When it comes to AD, a name can be, well, just about everything. There’s really no way to describe things without naming them, and this applies to people too. I recently described a film where, for stylistic reasons, the writer had chosen not to give the characters names, letting their appearances and roles identify them from start to finish. I’m sure it must be tricky to stick to that concept as a writer and navigate all the communication between characters without one person ever addressing another by name, and yet this particular writer clearly thought it worth the effort to maintain the namelessness of every character in the story. Unwieldy as this task may be for the screenwriter, however, it’s almost impossible for an audio describer to forge ahead through an entire film without ever identifying any of the characters by name.
There are certainly films that are essentially two-handers, like the award-winning Irish film ‘Once’, in which the two leads are credited only as ‘Him’ and ‘Her’, but that’s less difficult when there are only two characters to distinguish between, and gender helpfully does that job already. It becomes much more complicated when there’s an ensemble cast full of nameless characters, such as the one I recently described, and it’s just too unwieldy to repeatedly refer to them by a particular attribute they have, for example, ‘The bearded man turns to the woman with glasses and whispers something, pointing at the older, bald man at the window.’ It might work for a line or two, but it gets tedious and time-consuming scene after scene, and I believe it actually detracts from the viewer’s enjoyment of the film by interrupting the flow. Naming unnamed characters by their role can be similarly jarring, and it effectively limits the character to that particular aspect of their personality as well, eg. ‘the mother’ or ‘the gardener’.
So what can be done? In the case of the particular film I mentioned, I asked permission of the production team to use the names for the characters that they’d been given in the film’s pre-production script, and when I explained how much more fluently this would allow the AD to run, the producers readily agreed. In a case where the film-makers have never envisaged names for their unnamed characters, I think it would still be preferable to devise some sort of working title for each major role to allow for improved ability to do the film justice in the audio description. Sure, by giving characters names in the AD track that they’re never given elsewhere in the film, the AD-user is privy to information that the sighted viewer never gets, but on the other hand, the AD is there because its user doesn’t have access to the same visual cues and clues that the sighted viewer takes for granted, and so the visual information in the film is always going to have to be represented verbally by the describer. Concise descriptors are key to a good AD script, partly to allow as much other information in as possible, and people’s names are possibly the most concise descriptors of all.

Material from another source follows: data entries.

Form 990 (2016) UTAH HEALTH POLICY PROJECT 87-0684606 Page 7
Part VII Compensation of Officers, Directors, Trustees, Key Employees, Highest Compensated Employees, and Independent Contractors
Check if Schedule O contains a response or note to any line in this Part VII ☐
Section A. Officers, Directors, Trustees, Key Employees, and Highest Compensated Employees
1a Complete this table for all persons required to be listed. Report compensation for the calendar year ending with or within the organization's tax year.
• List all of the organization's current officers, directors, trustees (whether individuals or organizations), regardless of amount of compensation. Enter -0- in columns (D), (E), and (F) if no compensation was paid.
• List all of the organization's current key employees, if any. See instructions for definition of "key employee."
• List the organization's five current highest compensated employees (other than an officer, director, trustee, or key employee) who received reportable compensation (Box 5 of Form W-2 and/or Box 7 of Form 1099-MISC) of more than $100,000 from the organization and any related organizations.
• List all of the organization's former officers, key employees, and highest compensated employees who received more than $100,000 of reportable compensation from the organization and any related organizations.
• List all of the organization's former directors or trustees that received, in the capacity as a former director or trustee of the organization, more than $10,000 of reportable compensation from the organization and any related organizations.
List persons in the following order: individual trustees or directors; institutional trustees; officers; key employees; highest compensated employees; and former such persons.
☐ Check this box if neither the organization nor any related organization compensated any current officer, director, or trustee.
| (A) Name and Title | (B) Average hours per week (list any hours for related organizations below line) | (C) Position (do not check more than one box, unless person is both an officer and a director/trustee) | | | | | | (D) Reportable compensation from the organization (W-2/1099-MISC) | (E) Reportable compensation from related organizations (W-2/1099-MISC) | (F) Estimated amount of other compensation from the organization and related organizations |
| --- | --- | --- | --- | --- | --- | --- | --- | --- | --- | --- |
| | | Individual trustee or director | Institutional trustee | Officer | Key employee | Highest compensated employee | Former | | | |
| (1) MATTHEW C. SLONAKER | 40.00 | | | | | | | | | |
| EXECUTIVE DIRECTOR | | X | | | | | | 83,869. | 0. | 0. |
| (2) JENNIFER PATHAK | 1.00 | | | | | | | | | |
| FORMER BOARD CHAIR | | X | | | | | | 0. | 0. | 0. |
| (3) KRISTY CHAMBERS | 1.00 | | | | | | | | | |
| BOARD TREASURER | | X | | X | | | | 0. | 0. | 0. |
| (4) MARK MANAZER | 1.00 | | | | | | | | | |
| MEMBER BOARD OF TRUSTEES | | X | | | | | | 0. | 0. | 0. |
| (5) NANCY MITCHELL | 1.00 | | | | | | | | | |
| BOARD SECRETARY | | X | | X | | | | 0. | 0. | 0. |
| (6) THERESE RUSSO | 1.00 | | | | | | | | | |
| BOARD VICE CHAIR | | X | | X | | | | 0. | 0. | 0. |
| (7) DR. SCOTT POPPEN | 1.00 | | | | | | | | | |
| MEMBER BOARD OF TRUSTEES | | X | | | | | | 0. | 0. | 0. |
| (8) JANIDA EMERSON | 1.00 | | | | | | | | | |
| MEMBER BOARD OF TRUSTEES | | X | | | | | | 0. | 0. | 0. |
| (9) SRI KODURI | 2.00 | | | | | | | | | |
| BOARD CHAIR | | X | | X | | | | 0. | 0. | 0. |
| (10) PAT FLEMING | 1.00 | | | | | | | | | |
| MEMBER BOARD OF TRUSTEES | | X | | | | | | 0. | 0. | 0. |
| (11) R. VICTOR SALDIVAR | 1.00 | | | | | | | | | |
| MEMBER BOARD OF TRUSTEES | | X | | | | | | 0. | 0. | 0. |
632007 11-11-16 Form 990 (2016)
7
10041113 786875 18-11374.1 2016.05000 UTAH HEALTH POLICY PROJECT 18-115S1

Next time you’re appreciating a film, a TV drama or a piece of theatre, just take note of when each character is introduced by name. You might be surprised how often even quite pivotal characters aren’t named until very late in the piece, and some not at all. It’s something that screenwriters and playwrights could certainly bear in mind, and I’m sure as their awareness of AD increases, so too will their eagerness to introduce their characters nice and early! Although I’ve been describing for a long time now, I never fail to find a little glow of satisfaction in putting a name to a face.